Opdracht - Geef de regels vanaf het begin van de gegevens tot en met de regel met "Характеристики" weer als een Markdown-tabel met de kolommen Nr en Regel, zonder lege regels. Laat de afbeeldingen weg uit je antwoord.

Oefengegevens -
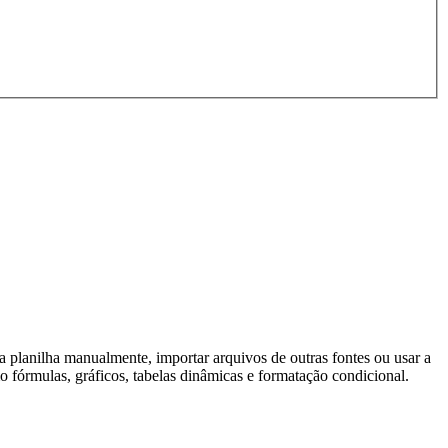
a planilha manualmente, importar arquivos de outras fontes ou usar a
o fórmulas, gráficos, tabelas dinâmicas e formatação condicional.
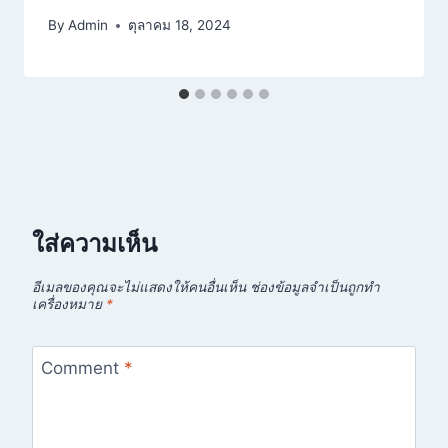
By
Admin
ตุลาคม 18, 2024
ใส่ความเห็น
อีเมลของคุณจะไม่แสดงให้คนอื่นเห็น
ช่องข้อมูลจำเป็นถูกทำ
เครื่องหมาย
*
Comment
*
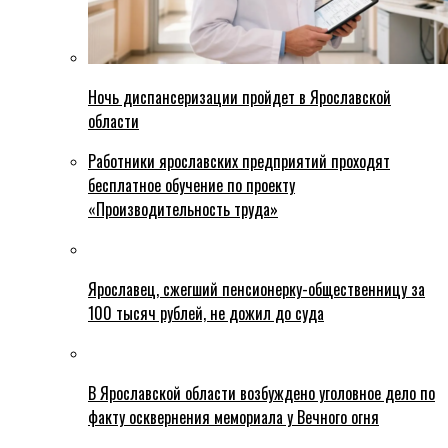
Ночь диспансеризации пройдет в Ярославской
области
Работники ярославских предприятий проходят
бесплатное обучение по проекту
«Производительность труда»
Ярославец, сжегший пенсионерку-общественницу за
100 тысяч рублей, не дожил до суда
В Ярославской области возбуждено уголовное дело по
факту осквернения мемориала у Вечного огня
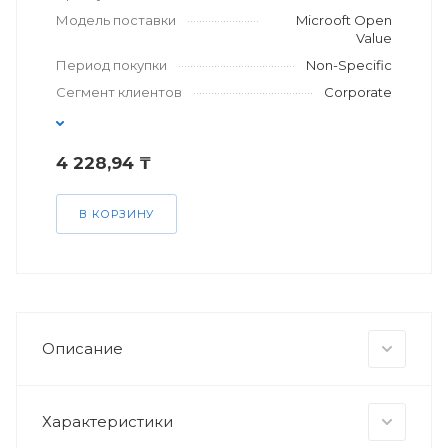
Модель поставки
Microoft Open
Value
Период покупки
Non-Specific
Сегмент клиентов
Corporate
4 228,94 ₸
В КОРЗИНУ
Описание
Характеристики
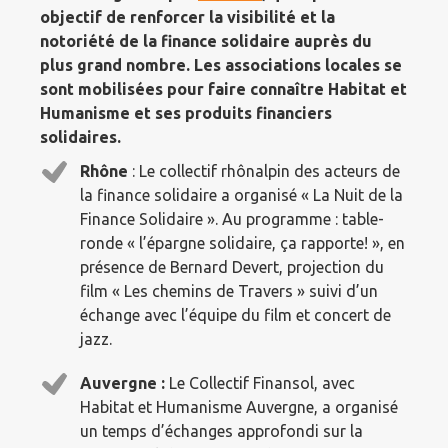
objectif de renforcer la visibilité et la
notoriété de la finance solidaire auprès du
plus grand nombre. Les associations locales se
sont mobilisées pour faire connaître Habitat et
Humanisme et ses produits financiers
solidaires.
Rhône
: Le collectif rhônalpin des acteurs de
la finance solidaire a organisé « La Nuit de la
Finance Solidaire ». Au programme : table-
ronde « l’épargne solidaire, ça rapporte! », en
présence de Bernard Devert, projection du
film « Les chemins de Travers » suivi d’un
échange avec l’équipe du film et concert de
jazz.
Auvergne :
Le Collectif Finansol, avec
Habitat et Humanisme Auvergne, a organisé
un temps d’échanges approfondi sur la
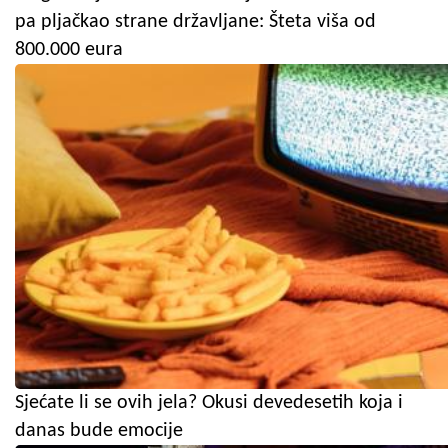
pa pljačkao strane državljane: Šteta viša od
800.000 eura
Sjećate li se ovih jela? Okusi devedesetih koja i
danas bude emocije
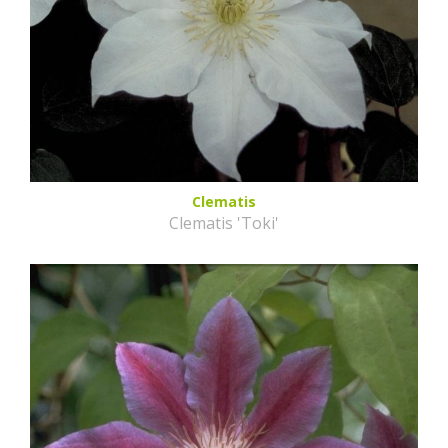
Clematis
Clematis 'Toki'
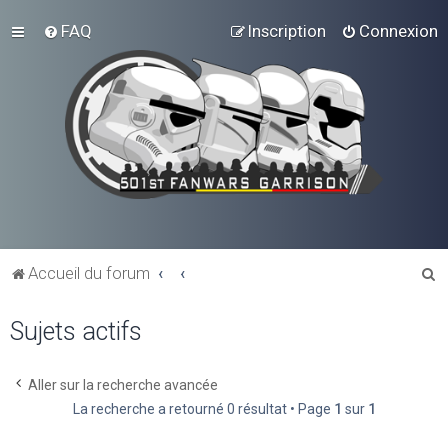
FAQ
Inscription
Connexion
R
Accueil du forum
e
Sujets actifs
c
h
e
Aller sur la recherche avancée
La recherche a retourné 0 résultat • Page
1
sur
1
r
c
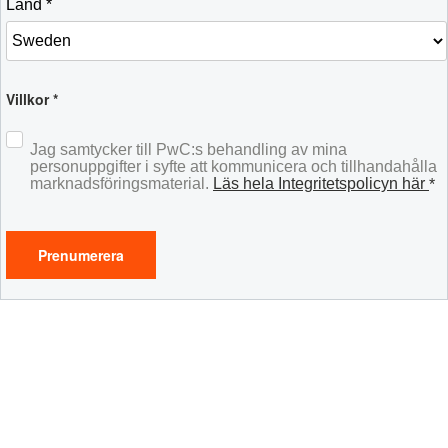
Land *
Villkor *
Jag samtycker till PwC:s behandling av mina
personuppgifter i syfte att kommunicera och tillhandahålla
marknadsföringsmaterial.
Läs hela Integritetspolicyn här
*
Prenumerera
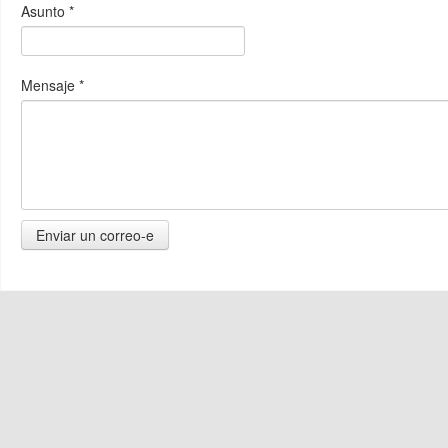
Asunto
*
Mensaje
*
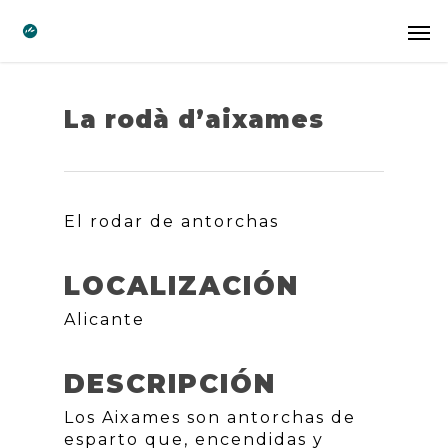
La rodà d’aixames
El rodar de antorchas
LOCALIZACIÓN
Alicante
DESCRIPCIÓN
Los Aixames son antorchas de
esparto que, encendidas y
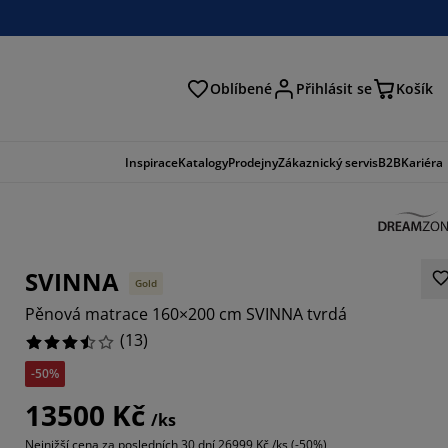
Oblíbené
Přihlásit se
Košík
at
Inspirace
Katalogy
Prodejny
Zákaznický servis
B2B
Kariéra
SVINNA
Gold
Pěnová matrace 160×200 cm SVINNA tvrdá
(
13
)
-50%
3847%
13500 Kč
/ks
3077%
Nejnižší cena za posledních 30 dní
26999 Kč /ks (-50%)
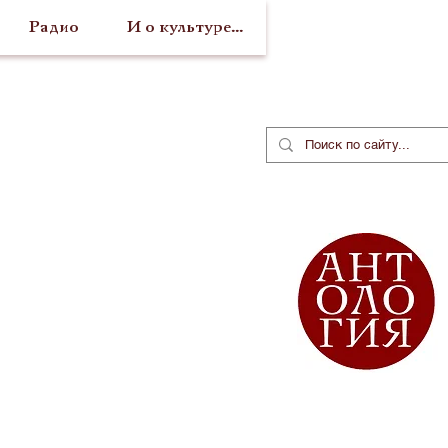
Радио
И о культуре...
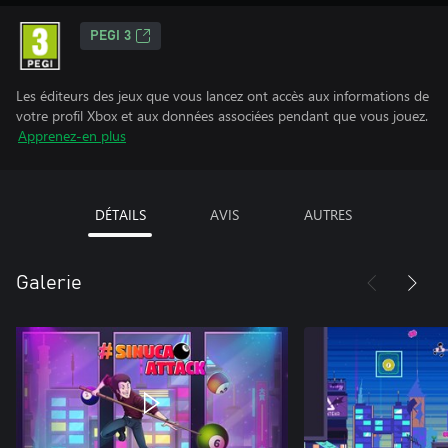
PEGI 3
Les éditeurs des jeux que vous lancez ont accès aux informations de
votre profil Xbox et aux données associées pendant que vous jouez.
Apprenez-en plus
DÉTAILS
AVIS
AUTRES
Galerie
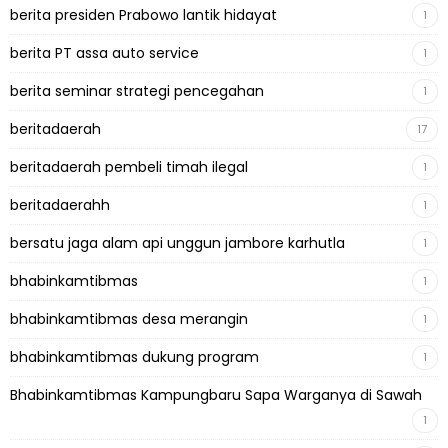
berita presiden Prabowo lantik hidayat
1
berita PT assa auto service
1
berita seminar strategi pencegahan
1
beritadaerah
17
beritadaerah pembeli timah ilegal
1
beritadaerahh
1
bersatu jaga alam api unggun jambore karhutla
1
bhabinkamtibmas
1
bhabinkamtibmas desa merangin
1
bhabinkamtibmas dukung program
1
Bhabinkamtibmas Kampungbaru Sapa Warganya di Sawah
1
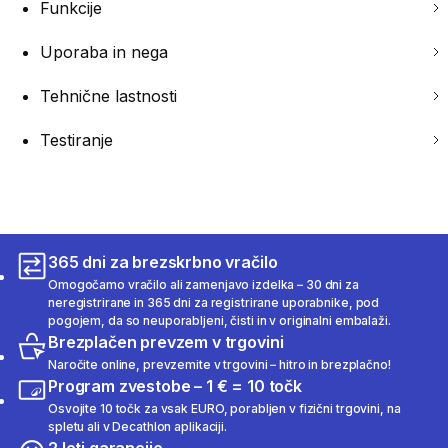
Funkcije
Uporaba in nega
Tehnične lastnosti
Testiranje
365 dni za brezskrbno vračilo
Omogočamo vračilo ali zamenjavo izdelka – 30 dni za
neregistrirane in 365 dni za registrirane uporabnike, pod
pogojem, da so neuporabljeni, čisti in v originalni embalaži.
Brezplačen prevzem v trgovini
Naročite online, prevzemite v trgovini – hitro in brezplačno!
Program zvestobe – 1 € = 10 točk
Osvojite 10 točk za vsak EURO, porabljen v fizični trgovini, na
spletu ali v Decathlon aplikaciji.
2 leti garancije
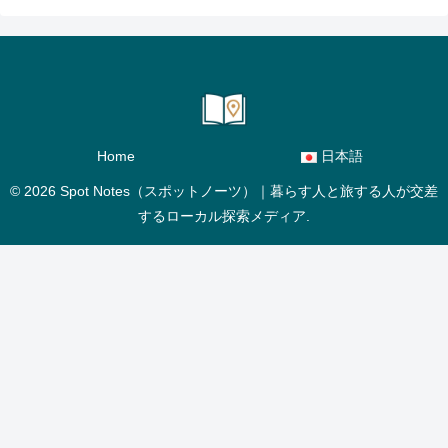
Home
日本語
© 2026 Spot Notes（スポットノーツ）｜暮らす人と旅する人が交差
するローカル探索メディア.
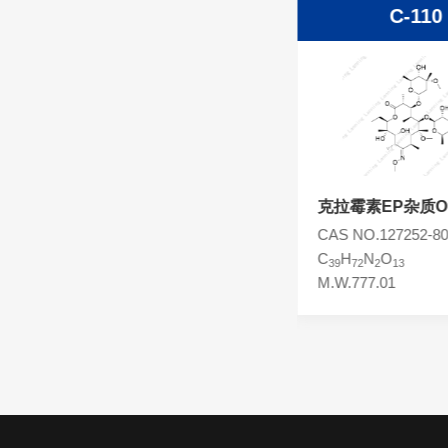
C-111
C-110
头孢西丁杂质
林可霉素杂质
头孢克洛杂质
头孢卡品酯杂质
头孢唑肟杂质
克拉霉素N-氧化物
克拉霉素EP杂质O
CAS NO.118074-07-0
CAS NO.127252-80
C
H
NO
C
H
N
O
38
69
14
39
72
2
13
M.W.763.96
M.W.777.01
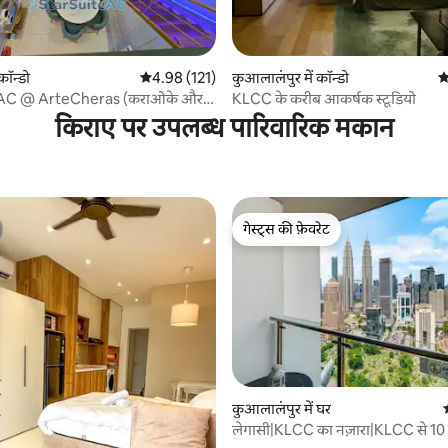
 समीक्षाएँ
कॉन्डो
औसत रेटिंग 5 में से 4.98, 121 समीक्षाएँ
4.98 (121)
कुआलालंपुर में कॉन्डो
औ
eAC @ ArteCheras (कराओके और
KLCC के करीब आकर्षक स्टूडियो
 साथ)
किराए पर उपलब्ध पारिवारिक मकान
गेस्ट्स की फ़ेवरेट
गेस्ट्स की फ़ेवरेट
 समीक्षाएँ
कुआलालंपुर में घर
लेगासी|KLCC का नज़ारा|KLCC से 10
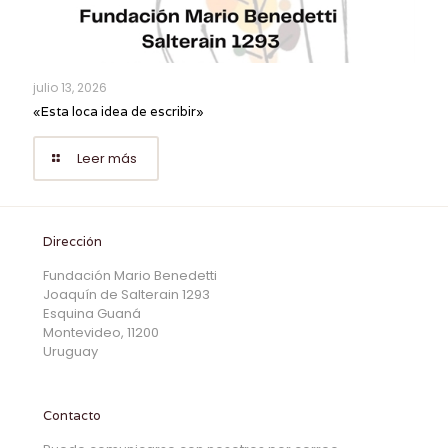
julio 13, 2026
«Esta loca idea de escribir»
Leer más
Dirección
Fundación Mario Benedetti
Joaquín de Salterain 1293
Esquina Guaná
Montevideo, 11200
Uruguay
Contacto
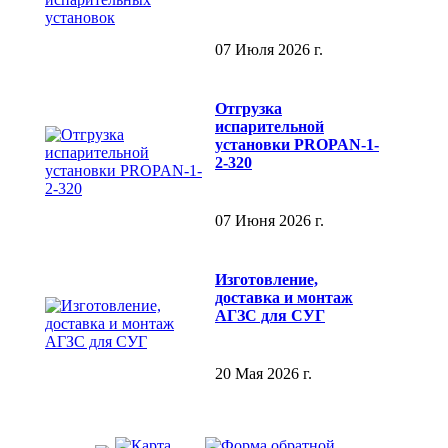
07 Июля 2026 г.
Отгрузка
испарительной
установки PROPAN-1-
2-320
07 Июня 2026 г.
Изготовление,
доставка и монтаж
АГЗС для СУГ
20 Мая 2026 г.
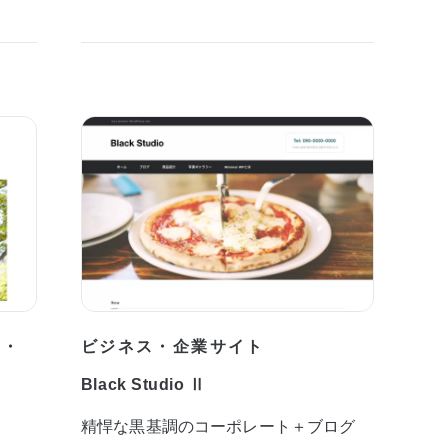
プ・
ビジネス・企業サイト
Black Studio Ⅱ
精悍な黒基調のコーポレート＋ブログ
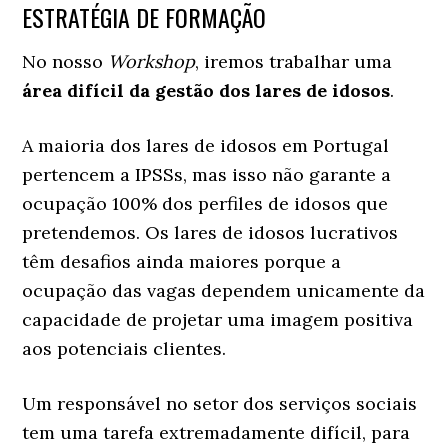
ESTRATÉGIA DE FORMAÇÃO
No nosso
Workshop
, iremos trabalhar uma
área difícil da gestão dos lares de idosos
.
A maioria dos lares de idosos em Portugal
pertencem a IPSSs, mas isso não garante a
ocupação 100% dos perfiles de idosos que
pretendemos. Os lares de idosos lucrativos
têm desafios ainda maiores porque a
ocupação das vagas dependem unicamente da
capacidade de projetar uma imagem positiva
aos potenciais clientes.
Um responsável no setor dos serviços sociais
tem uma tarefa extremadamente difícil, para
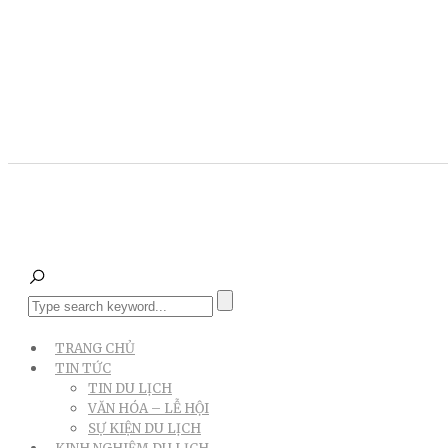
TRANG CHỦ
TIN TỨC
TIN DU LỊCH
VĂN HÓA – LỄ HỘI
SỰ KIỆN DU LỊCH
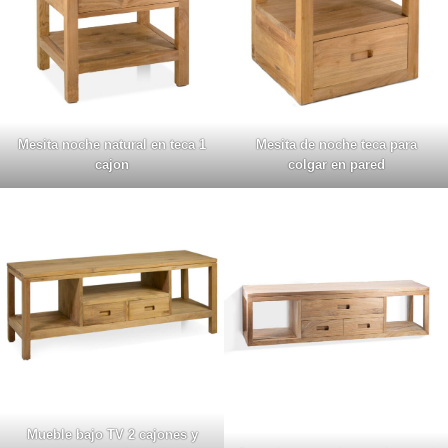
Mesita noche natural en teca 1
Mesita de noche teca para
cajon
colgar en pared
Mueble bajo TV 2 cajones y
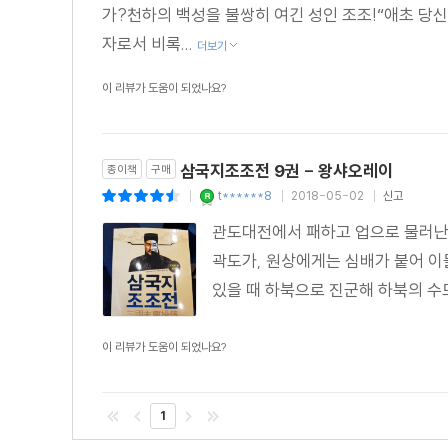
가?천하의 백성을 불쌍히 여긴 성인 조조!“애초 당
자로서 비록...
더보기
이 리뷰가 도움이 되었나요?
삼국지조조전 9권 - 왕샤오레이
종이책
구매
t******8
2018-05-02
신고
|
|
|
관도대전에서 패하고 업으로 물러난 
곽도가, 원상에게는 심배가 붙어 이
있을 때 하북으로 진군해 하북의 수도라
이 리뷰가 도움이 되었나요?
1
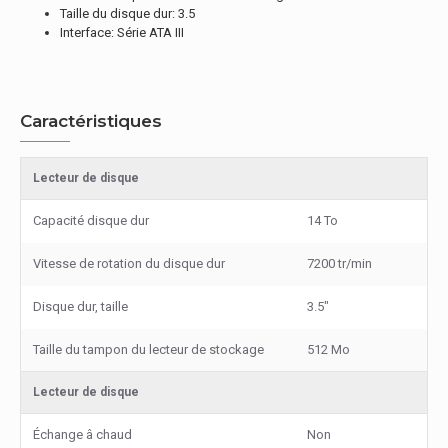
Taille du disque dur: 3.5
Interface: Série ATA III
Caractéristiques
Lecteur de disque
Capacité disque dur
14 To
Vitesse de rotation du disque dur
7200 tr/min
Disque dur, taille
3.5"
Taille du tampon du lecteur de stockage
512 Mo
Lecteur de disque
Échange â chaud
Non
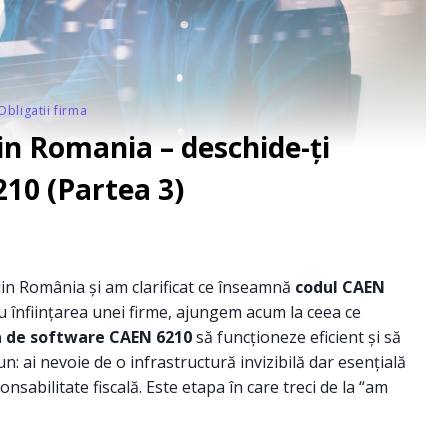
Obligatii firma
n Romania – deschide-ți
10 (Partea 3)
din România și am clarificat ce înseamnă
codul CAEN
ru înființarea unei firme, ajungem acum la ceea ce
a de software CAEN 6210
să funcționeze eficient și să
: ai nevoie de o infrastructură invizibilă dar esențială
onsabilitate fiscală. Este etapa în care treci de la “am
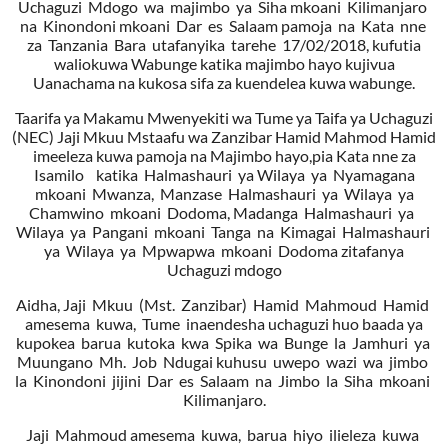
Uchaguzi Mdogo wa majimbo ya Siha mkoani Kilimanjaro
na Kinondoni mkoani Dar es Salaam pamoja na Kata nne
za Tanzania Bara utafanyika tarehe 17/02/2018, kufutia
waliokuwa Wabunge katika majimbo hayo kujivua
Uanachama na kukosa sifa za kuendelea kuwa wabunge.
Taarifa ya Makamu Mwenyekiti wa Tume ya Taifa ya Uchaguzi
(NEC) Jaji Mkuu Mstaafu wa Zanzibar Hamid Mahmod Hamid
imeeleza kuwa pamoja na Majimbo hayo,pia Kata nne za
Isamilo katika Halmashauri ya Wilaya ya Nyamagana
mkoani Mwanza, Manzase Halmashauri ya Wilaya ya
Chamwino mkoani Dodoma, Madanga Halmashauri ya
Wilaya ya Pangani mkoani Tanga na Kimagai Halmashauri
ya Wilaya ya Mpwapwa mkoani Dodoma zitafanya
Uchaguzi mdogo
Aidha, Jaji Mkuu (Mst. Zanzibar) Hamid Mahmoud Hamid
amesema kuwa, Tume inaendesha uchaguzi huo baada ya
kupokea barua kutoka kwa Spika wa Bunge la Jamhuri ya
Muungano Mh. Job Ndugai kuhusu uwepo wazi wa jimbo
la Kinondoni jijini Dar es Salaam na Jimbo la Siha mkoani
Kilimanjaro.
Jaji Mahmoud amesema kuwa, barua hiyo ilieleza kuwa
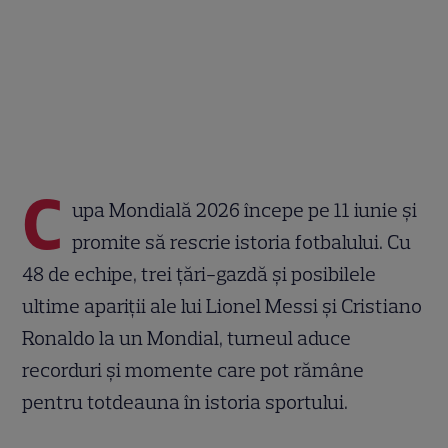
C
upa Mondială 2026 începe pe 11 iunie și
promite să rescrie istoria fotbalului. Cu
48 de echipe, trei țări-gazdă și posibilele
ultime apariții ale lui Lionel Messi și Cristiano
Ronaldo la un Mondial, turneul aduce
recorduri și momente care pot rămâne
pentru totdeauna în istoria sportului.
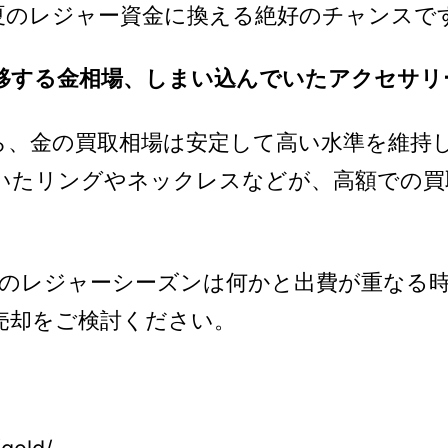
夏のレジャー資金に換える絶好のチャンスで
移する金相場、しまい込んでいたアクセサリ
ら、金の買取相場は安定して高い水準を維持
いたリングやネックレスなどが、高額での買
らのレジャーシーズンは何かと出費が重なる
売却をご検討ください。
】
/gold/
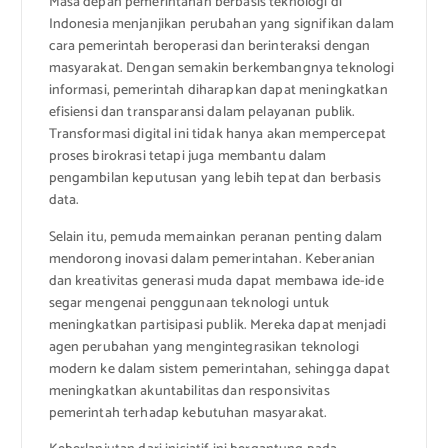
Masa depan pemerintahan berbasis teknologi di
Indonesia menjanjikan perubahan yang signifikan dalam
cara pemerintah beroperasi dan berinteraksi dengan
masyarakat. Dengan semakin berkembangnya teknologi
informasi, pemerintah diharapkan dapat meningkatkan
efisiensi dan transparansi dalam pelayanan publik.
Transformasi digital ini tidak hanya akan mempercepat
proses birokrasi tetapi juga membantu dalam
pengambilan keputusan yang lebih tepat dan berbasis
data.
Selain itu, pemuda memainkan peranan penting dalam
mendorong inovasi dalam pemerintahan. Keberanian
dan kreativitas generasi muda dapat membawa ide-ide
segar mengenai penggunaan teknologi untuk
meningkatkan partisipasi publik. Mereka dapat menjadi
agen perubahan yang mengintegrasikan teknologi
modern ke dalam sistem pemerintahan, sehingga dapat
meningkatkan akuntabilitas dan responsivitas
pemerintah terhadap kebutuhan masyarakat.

Antwoordvak -
| Nr | Regel |
|---|---|
| 1 | a planilha manualmente, importar arquivos de outras fontes ou usar a |
| 2 | o fórmulas, gráficos, tabelas dinâmicas e formatação condicional. |
| 3 | By |
| 4 | Admin |
| 5 | ตุลาคม 18, 2024 |
| 6 | ใส่ความเห็น |
| 7 | อีเมลของคุณจะไม่แสดงให้คนอื่นเห็น |
| 8 | ช่องข้อมูลจำเป็นถูกทำ |
| 9 | เครื่องหมาย |
| 10 | * |
| 11 | Comment |
| 12 | * |
| 13 | Ночь диспансеризации пройдет в Ярославской |
| 14 | области |
| 15 | Работники ярославских предприятий проходят |
| 16 | бесплатное обучение по проекту |
| 17 | «Производительность труда» |
| 18 | Ярославец, сжегший пенсионерку-общественницу за |
| 19 | 100 тысяч рублей, не дожил до суда |
| 20 | В Ярославской области возбуждено уголовное дело по |
| 21 | факту осквернения мемориала у Вечного огня |
| 22 | Модель поставки |
| 23 | Microoft Open |
| 24 | Value |
| 25 | Период покупки |
| 26 | Non-Specific |
| 27 | Сегмент клиентов |
| 28 | Corporate |
| 29 | 4 228,94 ₸ |
| 30 | В КОРЗИНУ |
| 31 | Описание |
| 32 | Характеристики |